As a result of the articles, however, the police set about unlawfully seizing phone records in an attempt to track down the source of the newspaper stories. A subsequent independent investigation was highly critical of the police for doing so, as a result of which the force in question issued an unreserved apology to those affected.
The case made headlines, but is by no means unique.
Phone records led to the source
In April 2017 the Assistant Chief Officer of Cleveland Police, in the north east of England, resigned after the force admitted that it had monitored the phone records of three journalists whose stories had caused the police concern. It was one of a raft of cases that became public involving law enforcers using phone records - not to try and track down criminals, but to try and uncover whistleblowers and the journalists to whom they spoke.
All these cases arose as a result of the Regulation of Investigatory Powers Act (Ripa). The scale of the problem at that time was laid bare in a report by the UK Government's own Interception of Communications Commissioner's Office. In the three years up to 2015, it reported, the phone records of 105 journalists had been accessed in pursuit of 242 sources. (www.ipco.org.uk). Several of these cases caused national scandals; as a result the Government promised new legislation.
Simon Hughes MP, then a justice minister in the Conservative/Liberal Democrat coalition administration, promised that in future there would be a presumption that: journalists were acting in the public interest; that they would be notified of applications to see their phone records; and that such applications would be considered in a public court hearing.
As the resulting Bill passed though its legislative stages during the course of 2016, however, it became clear that Hughes' liberal tests had fallen by the wayside. What eventually became the Investigatory Powers Act 2016 created no special provisions for the protection of "journalistic material". To obtain access to journalists' phone records, the police would have to apply to "judicial commissioners" who would deliberate in secret. A journalist whose phone records were to be released to the police would receive no notification that this was going to happen, nor would they be given the opportunity to contest the sharing of their records.
No protection for journalistic material
The issues this creates will be obvious to most journalists. They were succinctly expressed by Alan Rusbridger, then editor of the Guardian, speaking at an event co-hosted by the NUJ and IFJ in 2014. "All journalists know that some of the best and most useful information we have is unauthorised information. The use of unauthorised sources who are willing to tell the truth, be they civil servants, employees of companies, teachers or nurses - whistleblowers - is vital to what we do and to public understanding of issues. If the authorities are going to get the identities of these people then the work of journalists is over. It is that serious."
Protecting the identity of sources has always been the watchword of British journalism, and the requirement that journalists do so is intrinsic to the NUJ's 80-year-old code of conduct. England's "common law" heritage means that it has never been enshrined in law, however.

---*---

Decide whether each statement below agrees with the text on journalists' phone records. Answer yes or no for each and quote the words from the text that settle it.
1. In the three years up to 2015, the phone records of 242 journalists were accessed.
2. The Assistant Chief Officer of Cleveland Police resigned in April 2017.
3. Under the Investigatory Powers Act 2016, a journalist would be notified before their phone records were released to the police.

> INPUT DATA:
---*---

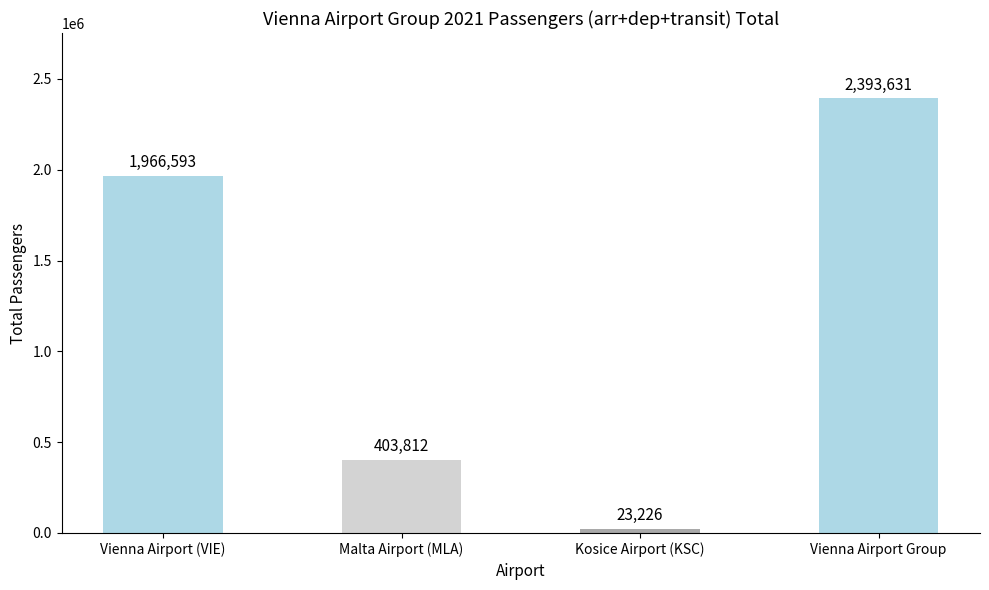

What is the smallest value displayed?

23226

---*---

> REPLY TO THE EXERCISE:
1. No: "the phone records of 105 journalists had been accessed in pursuit of 242 sources"
2. Yes: "In April 2017 the Assistant Chief Officer of Cleveland Police, in the north east of England, resigned"
3. No: "A journalist whose phone records were to be released to the police would receive no notification that this was going to happen"